Oceanic Equatorial Pacific sea surface temperature anomalies have been positive and in a weak El Niño regime since exiting the double dip La Niña this past spring. Three-month running mean temperatures have been positive since this past summer. Most climate models have been predicting El Niño conditions, perhaps even warming to a moderate El Niño, through the peak of the winter recharge season.
However, last month, temperature anomalies started to cool. NOAA’s Climate Prediction Center (CPC) issued an update yesterday showing that the cooling trend that started last month continued with the latest Nino 3.4 weekly SSTA a neutral +0.1C.
CPC is calling for a 55% probability that El Niño conditions will prevail into the winter. However, this probability has been significantly lowered from last month when it was 69%.
The latest CPC/IRI consensus probabilistic ENSO forecast (below) shows that the chances of either neutral or El Niño conditions are basically 50/50 during the peak of the winter months.

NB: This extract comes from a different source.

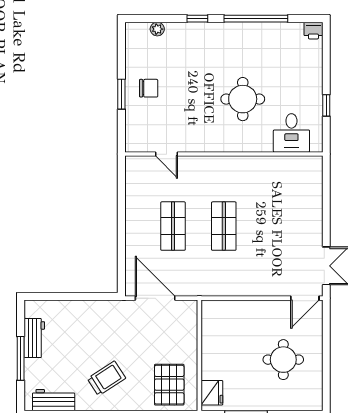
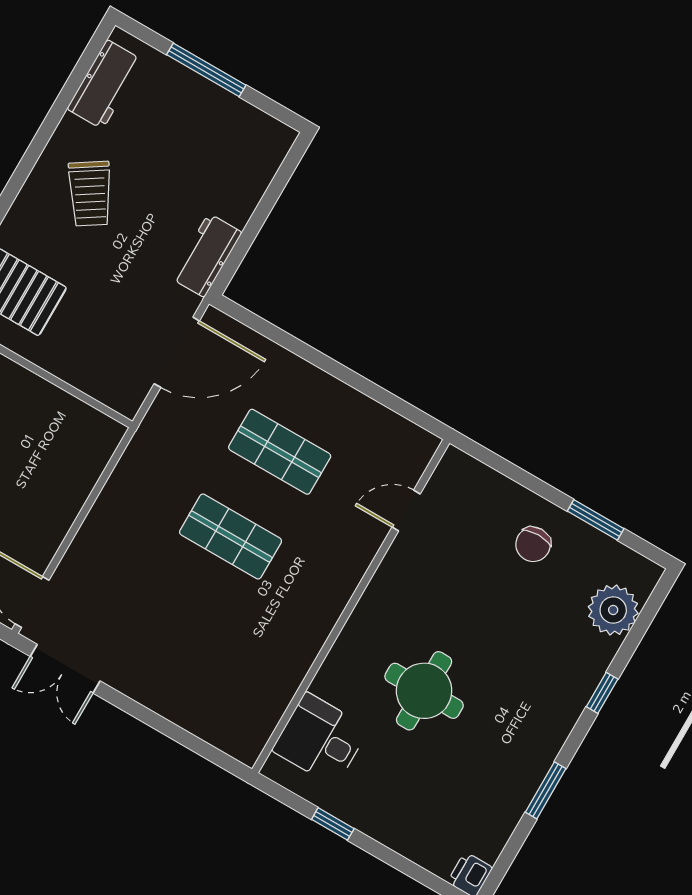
window: (256, 19) -> (546, 790), width x0.47
plant: (157, 29) -> (613, 610), width x1.87, depth x1.87
window: (121, 94) -> (596, 520), moved
workbench: (34, 338) -> (206, 255), moved, turned 90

It is important to note that models strongly show that probabilities of neutral conditions significantly exceed El Niño by the peak of the critical late winter/early spring recharge season.
While the CPC still feels that there could be some warming over the next few months, and this is indeed possible, I suspect that the factors that have shifted the El Niño into neutral are firmly established and any additional warming (if any at all) will be modest.
In consideration of water resources recharge from late winter and early spring, I expect that the ENSO pattern is highly likely to be neutral.